The Texas economy could face some of the costliest consequences of climate change as temperatures continue to increase over the next several decades, according to a new study.
In the study published last week in the journal Science, researchers found that the economic burden of climate change will hit states along the Gulf Coast – including Texas – harder than the colder, northern states that will profit from warmer weather.
To estimate costs, researchers analyzed how agriculture, crime, health, energy demands, labor and coastal communities will be impacted by the higher temperatures, changing rainfall, rising seas and intensifying hurricanes that accompany climate change.
“Texas is the perfect storm for these effects,” said Amir Jina, a postdoctoral scholar at the University of Chicago who coauthored the study. “It is one of the states worst affected, with increased energy expenditures, increased mortality rates and coastal infrastructure exposure.”
The study estimates that the U.S. economy will lose about 0.7 percent of GDP per year by 2080 for each degree Fahrenheit rise in global temperatures.
Texas, however, will likely see a loss of 3.4 to 9.5 percent per year beginning in 2080. And Harris County could face median damages worth up to 6 percent of GDP a year beginning in 2080. Some counties in Texas could fare much worse, facing damages up to 20 percent of GDP – ranking them among the worst hit counties in the nation.
Much of the costs for Texas come from higher heat-related deaths, said James Rising, a postdoctoral fellow at University of California at Berkeley who coauthored the study. By the end of the century, mortality rates in the state likely will increase by between 16 to 45 death for every 100,000 people due to the extreme heat. For perspective, Texas currently experiences about 13 motor vehicle deaths for every 100,000.
Researchers also were able to measure the economic impact climate change would have along the coast, with Texas ranking among the five states impacted most. With rising sea levels and stronger hurricanes, the study analyzed the potential cost of damage faced by Gulf Coast properties.
The study, which comes from researchers at the Climate Impact Lab, relies on “business-as-usual” emissions estimates, mapping the effects of climate change if nothing is done globally to mitigate greenhouse gas emissions throughout the 21st century.
“We used the business as usual case because we wanted to know if we looked at the structure of the economy today, what places are currently exposed to the most risk of climate change,” Jina said.
The study, which utilizes 116 different climate projections and 29,000 simulations of the national economy – is aimed less at politics and more at policy, according to Rising.
“Right now the EPA is by law required to account for the impacts of climate change when it analyzes the costs and benefits and any project,” Rising said. “But they’re using completely out-of-date numbers. We’re really hoping that our numbers can make a big difference in how they make decisions.”

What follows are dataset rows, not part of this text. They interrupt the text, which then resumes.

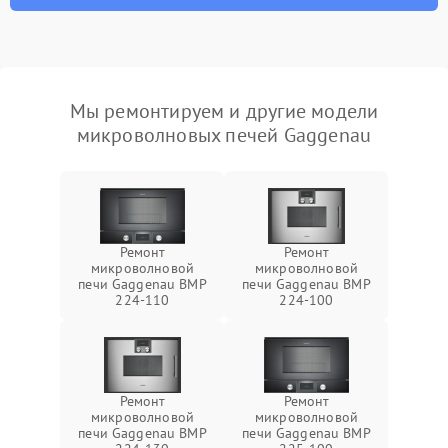
Мы ремонтируем и другие модели
микроволновых печей Gaggenau
Ремонт
Ремонт
микроволновой
микроволновой
печи Gaggenau BMP
печи Gaggenau BMP
224-110
224-100
Ремонт
Ремонт
микроволновой
микроволновой
печи Gaggenau BMP
печи Gaggenau BMP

Researchers acknowledge limitations to their findings. Modeling adaptation and innovations in response to climate change is difficult, so the study holds technology at 2012 levels.
While the study only focused on the effects of climate change on six sectors, researchers describe the model as “dynamic,” capable of incorporating future research on additional factors – like ecological impacts – into the model.
“We really confined ourselves to the kind of things that a business or an economically motivated entity would be concerned about,” Rising said. “How much money are you really going to lose? At the end of the day that’s what’s important to people.”